Stored data entries:
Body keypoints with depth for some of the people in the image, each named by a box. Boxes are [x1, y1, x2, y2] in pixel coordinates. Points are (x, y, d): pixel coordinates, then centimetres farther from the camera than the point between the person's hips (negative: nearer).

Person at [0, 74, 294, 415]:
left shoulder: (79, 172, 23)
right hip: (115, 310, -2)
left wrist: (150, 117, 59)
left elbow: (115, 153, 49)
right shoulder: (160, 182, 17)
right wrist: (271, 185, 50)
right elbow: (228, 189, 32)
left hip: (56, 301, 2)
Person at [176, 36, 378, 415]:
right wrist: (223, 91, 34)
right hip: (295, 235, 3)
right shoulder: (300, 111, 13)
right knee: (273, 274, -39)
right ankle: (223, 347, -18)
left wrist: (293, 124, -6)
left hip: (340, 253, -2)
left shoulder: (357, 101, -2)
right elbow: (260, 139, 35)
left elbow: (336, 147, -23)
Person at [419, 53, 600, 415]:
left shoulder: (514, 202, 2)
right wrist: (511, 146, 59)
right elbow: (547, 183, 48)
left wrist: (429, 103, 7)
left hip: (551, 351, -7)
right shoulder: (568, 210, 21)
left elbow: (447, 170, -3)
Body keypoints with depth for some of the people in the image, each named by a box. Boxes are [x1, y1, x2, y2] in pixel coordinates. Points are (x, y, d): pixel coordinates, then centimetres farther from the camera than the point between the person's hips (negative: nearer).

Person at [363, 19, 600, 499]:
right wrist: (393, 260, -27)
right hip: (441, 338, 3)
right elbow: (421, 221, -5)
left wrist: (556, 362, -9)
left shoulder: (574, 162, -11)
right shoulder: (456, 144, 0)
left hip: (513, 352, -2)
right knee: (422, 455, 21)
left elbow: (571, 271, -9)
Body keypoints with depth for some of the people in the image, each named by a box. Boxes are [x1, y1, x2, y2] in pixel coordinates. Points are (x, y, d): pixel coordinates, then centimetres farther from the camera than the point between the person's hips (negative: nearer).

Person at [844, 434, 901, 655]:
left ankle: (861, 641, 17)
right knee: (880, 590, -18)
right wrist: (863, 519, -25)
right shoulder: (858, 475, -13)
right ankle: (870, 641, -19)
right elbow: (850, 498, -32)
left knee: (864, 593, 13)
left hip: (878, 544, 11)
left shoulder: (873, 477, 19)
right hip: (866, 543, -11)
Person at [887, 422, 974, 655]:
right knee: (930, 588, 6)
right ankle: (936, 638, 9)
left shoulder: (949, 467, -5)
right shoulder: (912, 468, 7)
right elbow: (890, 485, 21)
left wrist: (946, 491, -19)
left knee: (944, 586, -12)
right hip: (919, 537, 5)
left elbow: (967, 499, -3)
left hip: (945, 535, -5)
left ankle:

◆ What the task requires:
Edit the material above by changing every "Person at" to "Figure at", leaving everything else the same.

◆ Response to the exercise:
Body keypoints with depth for some of the people in the image, each named by a box. Boxes are [x1, y1, x2, y2] in pixel coordinates. Points are (x, y, d): pixel coordinates, then centimetres farther from the camera than the point between the person's hips (negative: nearer).

Figure at [0, 74, 294, 415]:
left shoulder: (79, 172, 23)
right hip: (115, 310, -2)
left wrist: (150, 117, 59)
left elbow: (115, 153, 49)
right shoulder: (160, 182, 17)
right wrist: (271, 185, 50)
right elbow: (228, 189, 32)
left hip: (56, 301, 2)
Figure at [176, 36, 378, 415]:
right wrist: (223, 91, 34)
right hip: (295, 235, 3)
right shoulder: (300, 111, 13)
right knee: (273, 274, -39)
right ankle: (223, 347, -18)
left wrist: (293, 124, -6)
left hip: (340, 253, -2)
left shoulder: (357, 101, -2)
right elbow: (260, 139, 35)
left elbow: (336, 147, -23)
Figure at [419, 53, 600, 415]:
left shoulder: (514, 202, 2)
right wrist: (511, 146, 59)
right elbow: (547, 183, 48)
left wrist: (429, 103, 7)
left hip: (551, 351, -7)
right shoulder: (568, 210, 21)
left elbow: (447, 170, -3)
Body keypoints with depth for some of the people in the image, each named by a box. Boxes are [x1, y1, x2, y2] in pixel coordinates. Points are (x, y, d): pixel coordinates, then centimetres farther from the camera than the point between the person's hips (negative: nearer).

Figure at [363, 19, 600, 499]:
right wrist: (393, 260, -27)
right hip: (441, 338, 3)
right elbow: (421, 221, -5)
left wrist: (556, 362, -9)
left shoulder: (574, 162, -11)
right shoulder: (456, 144, 0)
left hip: (513, 352, -2)
right knee: (422, 455, 21)
left elbow: (571, 271, -9)
Body keypoints with depth for some of the people in the image, each named by a box. Boxes are [x1, y1, x2, y2] in pixel coordinates. Points are (x, y, d): pixel coordinates, then centimetres farther from the camera than the point between the person's hips (negative: nearer).

Figure at [844, 434, 901, 655]:
left ankle: (861, 641, 17)
right knee: (880, 590, -18)
right wrist: (863, 519, -25)
right shoulder: (858, 475, -13)
right ankle: (870, 641, -19)
right elbow: (850, 498, -32)
left knee: (864, 593, 13)
left hip: (878, 544, 11)
left shoulder: (873, 477, 19)
right hip: (866, 543, -11)
Figure at [887, 422, 974, 655]:
right knee: (930, 588, 6)
right ankle: (936, 638, 9)
left shoulder: (949, 467, -5)
right shoulder: (912, 468, 7)
right elbow: (890, 485, 21)
left wrist: (946, 491, -19)
left knee: (944, 586, -12)
right hip: (919, 537, 5)
left elbow: (967, 499, -3)
left hip: (945, 535, -5)
left ankle:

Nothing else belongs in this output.